Thursday, 18 November 2021

Fried Rice with Tuna Fish and Scallions

Leftover rice from my Tahdig dish comes to life again in the pan with canned tuna.





A scallion oil starts the dish. I used a cooking hack from "Cooking with Mikey". He made fried rice and separated the egg and dropped the egg yolk in the cold rice and mixed it. The egg white is cooked in the pan and and broken up in to the finished rice. 



That is a great hack. I will use it again.

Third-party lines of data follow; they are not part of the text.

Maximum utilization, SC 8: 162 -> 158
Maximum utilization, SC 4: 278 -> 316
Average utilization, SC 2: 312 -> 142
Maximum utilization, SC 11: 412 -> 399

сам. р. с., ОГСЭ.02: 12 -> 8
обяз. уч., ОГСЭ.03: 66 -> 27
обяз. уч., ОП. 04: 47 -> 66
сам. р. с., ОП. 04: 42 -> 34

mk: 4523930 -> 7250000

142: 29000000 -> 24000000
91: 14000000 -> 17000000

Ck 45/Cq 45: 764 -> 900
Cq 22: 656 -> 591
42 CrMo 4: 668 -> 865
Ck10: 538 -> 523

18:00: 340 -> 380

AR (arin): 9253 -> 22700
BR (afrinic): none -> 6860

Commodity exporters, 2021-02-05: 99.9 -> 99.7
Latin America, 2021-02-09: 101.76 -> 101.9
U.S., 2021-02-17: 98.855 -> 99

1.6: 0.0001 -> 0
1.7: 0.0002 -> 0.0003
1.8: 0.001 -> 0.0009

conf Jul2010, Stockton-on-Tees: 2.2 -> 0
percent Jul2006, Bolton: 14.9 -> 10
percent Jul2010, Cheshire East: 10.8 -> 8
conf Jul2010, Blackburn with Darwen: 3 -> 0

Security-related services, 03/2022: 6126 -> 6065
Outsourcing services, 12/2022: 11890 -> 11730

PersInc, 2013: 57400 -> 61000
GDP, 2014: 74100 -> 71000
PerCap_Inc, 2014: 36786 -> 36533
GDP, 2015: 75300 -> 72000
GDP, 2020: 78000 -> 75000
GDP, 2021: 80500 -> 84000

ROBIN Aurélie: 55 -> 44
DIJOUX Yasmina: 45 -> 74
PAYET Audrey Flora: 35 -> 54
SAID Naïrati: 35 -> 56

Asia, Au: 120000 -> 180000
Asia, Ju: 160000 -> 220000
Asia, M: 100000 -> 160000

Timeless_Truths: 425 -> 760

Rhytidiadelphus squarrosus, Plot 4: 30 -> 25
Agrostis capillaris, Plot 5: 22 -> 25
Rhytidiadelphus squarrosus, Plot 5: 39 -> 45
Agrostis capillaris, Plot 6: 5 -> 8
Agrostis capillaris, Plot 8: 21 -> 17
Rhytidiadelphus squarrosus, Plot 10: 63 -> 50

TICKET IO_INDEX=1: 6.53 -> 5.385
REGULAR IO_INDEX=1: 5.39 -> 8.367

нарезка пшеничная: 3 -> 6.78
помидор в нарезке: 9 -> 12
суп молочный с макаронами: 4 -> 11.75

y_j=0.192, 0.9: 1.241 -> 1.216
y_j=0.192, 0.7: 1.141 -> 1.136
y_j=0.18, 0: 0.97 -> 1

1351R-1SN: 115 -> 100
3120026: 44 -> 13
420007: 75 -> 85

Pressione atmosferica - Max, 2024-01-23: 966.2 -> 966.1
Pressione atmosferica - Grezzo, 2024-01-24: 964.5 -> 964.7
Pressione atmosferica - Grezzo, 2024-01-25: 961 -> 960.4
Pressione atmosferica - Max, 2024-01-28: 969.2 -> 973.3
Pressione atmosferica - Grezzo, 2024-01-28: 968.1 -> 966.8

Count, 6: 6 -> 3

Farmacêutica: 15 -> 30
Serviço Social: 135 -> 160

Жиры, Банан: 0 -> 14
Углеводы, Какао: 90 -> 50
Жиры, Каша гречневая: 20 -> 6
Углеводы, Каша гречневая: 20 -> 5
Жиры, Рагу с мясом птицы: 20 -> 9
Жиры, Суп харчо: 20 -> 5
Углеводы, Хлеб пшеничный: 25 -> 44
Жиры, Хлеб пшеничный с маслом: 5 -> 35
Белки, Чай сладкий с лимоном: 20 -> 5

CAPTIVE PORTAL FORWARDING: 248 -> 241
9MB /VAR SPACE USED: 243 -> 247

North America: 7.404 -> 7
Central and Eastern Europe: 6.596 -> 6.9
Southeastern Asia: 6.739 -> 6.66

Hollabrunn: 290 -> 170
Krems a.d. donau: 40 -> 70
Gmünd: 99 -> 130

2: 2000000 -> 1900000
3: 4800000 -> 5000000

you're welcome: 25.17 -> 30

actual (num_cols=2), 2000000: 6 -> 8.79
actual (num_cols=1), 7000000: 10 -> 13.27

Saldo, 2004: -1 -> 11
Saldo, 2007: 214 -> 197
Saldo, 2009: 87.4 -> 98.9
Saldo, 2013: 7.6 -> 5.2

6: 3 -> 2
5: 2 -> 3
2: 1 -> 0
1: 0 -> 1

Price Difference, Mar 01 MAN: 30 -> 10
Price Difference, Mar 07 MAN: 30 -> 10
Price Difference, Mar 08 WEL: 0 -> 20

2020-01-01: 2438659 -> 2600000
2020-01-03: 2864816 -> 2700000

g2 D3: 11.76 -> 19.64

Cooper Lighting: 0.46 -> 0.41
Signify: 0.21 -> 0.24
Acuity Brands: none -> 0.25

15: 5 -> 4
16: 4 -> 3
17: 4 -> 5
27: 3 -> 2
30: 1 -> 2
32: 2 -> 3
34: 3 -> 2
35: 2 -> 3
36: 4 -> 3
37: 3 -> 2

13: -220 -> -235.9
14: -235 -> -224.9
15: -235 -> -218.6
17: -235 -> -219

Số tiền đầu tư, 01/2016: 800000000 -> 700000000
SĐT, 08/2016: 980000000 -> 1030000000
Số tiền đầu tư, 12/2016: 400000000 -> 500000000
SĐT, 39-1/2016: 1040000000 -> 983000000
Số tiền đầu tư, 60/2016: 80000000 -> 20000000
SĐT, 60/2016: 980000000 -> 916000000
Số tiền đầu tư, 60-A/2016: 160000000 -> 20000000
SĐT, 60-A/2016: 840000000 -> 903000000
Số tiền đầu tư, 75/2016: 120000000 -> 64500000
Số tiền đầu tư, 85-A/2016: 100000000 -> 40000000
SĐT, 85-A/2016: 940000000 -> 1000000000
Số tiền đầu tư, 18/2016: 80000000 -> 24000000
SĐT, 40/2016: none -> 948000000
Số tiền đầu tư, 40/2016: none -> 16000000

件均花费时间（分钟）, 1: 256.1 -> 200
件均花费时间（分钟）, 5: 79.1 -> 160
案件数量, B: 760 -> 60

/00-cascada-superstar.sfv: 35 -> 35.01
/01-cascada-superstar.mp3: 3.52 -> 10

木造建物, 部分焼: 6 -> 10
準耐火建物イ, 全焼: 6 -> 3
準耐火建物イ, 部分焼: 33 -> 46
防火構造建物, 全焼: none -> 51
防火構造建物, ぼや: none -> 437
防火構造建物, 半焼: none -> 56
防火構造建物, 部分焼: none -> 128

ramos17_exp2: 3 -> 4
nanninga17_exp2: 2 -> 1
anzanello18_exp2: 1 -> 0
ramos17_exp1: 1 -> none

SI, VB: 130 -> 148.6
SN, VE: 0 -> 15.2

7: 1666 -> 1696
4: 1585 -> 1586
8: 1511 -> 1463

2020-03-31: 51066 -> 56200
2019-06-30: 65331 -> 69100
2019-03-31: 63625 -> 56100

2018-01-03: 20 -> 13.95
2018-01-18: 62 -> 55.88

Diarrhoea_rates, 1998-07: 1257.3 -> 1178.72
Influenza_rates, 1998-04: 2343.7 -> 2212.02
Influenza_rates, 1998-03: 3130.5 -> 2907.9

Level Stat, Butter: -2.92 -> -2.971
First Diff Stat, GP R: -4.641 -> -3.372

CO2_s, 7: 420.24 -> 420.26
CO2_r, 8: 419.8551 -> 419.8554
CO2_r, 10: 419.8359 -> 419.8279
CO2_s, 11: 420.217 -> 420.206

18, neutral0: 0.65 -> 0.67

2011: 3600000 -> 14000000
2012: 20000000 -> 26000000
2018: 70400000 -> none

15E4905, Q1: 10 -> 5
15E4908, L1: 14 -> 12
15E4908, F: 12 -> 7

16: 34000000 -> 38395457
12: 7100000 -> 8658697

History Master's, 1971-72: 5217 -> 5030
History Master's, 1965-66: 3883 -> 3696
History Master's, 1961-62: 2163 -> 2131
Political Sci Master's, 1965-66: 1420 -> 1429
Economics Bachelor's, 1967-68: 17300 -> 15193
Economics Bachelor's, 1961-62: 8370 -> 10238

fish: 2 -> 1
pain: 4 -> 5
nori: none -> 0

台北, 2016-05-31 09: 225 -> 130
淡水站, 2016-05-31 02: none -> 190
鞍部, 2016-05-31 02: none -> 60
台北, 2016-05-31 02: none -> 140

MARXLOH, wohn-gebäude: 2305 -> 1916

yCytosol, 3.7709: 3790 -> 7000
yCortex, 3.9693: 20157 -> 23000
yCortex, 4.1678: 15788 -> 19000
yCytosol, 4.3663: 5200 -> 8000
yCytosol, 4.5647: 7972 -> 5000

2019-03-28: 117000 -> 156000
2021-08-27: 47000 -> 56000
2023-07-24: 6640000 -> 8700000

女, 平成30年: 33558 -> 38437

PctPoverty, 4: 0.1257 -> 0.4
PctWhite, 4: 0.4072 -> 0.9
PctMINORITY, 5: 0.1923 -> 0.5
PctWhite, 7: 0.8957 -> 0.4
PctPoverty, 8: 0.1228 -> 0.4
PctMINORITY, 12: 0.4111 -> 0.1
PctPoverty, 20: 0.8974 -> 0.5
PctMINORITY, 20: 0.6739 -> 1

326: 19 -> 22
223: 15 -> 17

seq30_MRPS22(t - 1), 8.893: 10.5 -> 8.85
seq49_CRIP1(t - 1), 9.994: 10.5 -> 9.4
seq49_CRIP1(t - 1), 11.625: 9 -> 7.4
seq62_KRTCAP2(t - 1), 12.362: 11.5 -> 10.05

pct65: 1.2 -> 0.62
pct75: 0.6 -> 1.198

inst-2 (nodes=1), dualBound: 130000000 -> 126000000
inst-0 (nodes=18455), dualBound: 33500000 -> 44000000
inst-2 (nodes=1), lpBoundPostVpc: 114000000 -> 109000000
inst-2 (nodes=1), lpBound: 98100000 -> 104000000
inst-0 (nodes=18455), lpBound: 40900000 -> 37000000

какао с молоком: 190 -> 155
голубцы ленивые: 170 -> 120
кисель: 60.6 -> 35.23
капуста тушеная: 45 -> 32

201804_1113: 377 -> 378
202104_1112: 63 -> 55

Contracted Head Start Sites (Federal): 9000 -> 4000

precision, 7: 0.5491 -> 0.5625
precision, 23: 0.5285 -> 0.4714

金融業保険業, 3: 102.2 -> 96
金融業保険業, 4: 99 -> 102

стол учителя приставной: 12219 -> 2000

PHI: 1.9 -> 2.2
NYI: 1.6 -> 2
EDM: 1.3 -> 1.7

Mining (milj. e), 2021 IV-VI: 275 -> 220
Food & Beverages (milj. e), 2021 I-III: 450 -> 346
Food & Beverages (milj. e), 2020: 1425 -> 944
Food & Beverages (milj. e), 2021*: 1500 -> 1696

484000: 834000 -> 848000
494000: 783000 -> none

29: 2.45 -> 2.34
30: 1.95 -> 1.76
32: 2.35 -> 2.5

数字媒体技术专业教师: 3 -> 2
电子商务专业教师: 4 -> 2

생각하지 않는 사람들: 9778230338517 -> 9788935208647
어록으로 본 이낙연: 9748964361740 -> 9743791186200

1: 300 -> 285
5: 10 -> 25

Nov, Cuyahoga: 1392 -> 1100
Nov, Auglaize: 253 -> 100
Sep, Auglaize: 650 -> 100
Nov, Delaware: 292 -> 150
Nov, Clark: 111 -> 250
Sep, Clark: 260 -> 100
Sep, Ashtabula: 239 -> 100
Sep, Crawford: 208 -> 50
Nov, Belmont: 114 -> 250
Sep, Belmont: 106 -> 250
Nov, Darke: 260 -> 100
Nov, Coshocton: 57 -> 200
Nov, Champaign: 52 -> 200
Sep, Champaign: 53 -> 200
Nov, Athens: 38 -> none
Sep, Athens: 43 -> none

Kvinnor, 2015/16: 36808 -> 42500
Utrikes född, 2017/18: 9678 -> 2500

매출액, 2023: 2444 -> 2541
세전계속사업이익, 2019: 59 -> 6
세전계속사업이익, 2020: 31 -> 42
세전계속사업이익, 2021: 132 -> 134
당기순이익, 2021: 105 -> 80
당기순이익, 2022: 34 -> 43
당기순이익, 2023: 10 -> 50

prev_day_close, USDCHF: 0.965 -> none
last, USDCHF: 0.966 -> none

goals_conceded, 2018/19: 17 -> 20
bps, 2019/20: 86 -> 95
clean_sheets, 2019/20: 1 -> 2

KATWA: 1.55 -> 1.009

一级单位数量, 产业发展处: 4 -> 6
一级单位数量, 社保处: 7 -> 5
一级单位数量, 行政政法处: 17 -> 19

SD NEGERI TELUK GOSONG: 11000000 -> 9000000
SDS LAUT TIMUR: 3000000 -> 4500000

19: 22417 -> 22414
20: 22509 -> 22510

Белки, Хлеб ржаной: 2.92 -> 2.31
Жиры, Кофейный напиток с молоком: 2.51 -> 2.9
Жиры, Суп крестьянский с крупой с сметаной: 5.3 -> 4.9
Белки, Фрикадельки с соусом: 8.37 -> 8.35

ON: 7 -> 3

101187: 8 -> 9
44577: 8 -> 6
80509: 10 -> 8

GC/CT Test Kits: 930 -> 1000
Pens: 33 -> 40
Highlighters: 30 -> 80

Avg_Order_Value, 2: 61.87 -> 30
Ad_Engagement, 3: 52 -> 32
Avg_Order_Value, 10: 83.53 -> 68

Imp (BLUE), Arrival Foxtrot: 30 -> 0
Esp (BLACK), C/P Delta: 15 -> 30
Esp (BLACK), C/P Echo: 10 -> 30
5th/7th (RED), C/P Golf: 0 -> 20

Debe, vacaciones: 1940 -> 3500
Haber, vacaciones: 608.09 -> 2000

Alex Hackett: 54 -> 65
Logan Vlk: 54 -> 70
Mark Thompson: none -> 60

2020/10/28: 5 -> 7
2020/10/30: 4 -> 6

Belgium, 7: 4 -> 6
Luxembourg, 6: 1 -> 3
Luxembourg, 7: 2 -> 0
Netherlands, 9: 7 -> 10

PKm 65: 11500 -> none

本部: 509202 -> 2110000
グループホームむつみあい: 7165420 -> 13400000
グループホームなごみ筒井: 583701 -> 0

The fried rice stays crispy and has separated well. The egg yolk just helps to enriche tge rice and adds more color.



Recipe for 1:

1 cup leftover crispy cold rice, 1 egg

1 tbsp rapeseed oil, 1 tsp sesame oil

2 scallions, 1 can tuna fish, parsley

Salt, pepper, Kewpie mayo  Gochugaru hot pepper flakes



Separate the egg and stir the egg yolk in the cold rice. Start with the scallion oil. Now in with the rice. That will take a couple of minutes. Make a clear spot in the middle and put the tuna flaked in. Let it get hot and season well. 

Push everything to the side and fry the egg white. Break it up and stir it with the rice.

Finish with parsley and top the bowls with Kewpie mayo.